10 Ways to Make the Holidays Easier When You Have Fibromyalgia
Living with fibromyalgia is hard. It’s by far one of the hardest things I’ve ever had to deal with. I often say that I’d give birth all over again just to never have fibro pain. But the holidays are here and with that comes extra shopping, cooking, entertaining and, of course, travel.
Unfortunately, for those of us with fibro that also means additional pain, flare-ups, exhaustion and fatigue. So how does one manage the holidays when they have fibro? Or better yet, how does one manage the expectations of their relatives and friends? Well, here are several tidbits I’ve learned along the way to help you get through the holidays with a little less pain:
1. Shop online.
You’ll have access to daily deals, including free shopping (some may require you to spend $50 or more to qualify for this.) And if you can’t shop online, then…
2. Shop early.
Try to go during weekdays. Mornings are the best time. And have a list with you when you go. You know “fibro fog” might catch up with you, so it’s best to have a list at hand.
3. Wrap presents as you get them.
Have your wrapping supplies handy and wrap each gift as it arrives. And gift bags are a wonderful thing.
4. Make a plan.
Want to go ice skating? Do that one week. Then next week bake a zillion different cookies. Go to a party the following week. By tackling a big challenge once a week, that gives you six days to rest before the next one.
5. Don’t have a party.
Please don’t feel obligated to have a holiday party. It’s just too much to take charge of, and you’ll eventually get overwhelmed and won’t be able to move the next week.
6. Decorate in an efficient manner.
Who says you have to decorate every window, door and corner? You don’t. Just pick the areas that you’ll spend the most time in, or that others will see, and decorate those. And don’t hesitate to ask friends and family for help.
7. Have someone else cook the big meal.
Most supermarkets will cook the entire meal for you for a price that may appear unreasonable at first. But think about the cost of the food and then the time it takes to cook it. You’ll find out that it’s worth it in the end.
8. You can’t see everyone.
It can be too much for someone with fibro to visit multiple houses in just two days for Thanksgiving and Christmas. So choose wisely. Space them out. And send your regrets to those you missed. Maybe you can arrange to have dinner out on another day after the holidays. Your health has to come first.

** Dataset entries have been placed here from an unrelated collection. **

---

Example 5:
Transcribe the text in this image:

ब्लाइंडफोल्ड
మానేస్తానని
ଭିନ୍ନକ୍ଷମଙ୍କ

9. Stay with your relatives overnight.
Don’t feel obligated to stay up the entire day. Lie down and take naps throughout the day. Go to bed early. Rest. It’s the only way you’ll be able to tackle what comes next.
10. Talk to your family and friends about your fibro.
Be honest with them about your illness. Share with them what symptoms you have and how too much can cause flare-ups that are unbearable. True, there are going to be some who don’t understand. Some will even say you are using it as an excuse. Others will say that it can’t be as bad as you describe. You’re not going to be able to change their understanding of fibro. At least you tried.
Again, this is your health and your body we are talking about. And that should come first in your life. Just make sure to smile and wish everyone a happy holiday season.